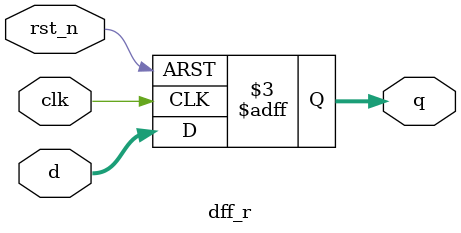
<source format=v>
module dff_r #(parameter WIDTH=8)
(
	input wire clk,
	input wire rst_n,
	input wire [WIDTH-1:0]d,
	output reg [WIDTH-1:0]q
);

always@(posedge clk,negedge rst_n)begin
	if(~rst_n)
		q<=0;
	else	
		q<=d;		
end
endmodule

</source>
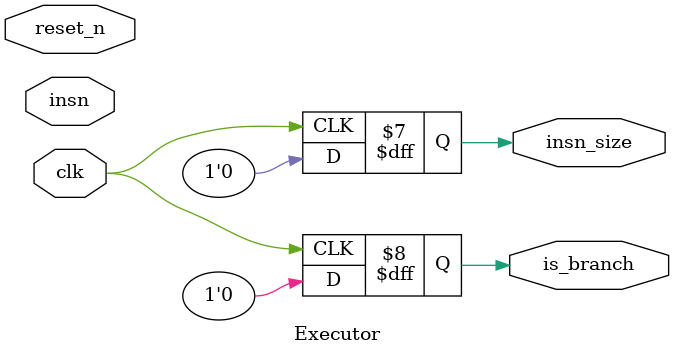
<source format=v>
/**@file
 * @brief
 * @author Igor Lesik
 * @copyright Igor Lesik 2013
 */

module Executor(
    clk,
    reset_n,
    insn,
    insn_size,
    is_branch
    //branch_pc
);

    parameter PC_WIDTH = 16;
    parameter INSN_WIDTH = 40;

    input clk;
    input reset_n;

    output reg insn_size;
    output reg is_branch;

    //output reg [PC_WIDTH-1:0]   next_pc;
    //output reg [PC_WIDTH-1:0]   iaddr;
    //input      [INSN_WIDTH-1:0] idata;
    input [INSN_WIDTH-1:0] insn;

    // Decode instruction
    //
    always @(posedge clk)
    begin
        //$monitor("%2d clk:%h reset_n:%h insn:%h", 
        //    $time, clk, reset_n, insn);

        if (~reset_n)
        begin
            //
            //
            is_branch <= 1'b0;
            insn_size <= 1'b0;
        end
        else
        begin
            $display("Decoding %h", insn);
            //
            //
            is_branch <= 1'b0;
            insn_size <= 1'b0;
        end
    end

endmodule

</source>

▶ _YOUR ASSIGNMENT_: Each line in the material above that mentions the word "always" must be copied.

▶ _EXERCISE RESPONSE_:
always@(posedge clk,negedge rst_n)begin
    always @(posedge clk)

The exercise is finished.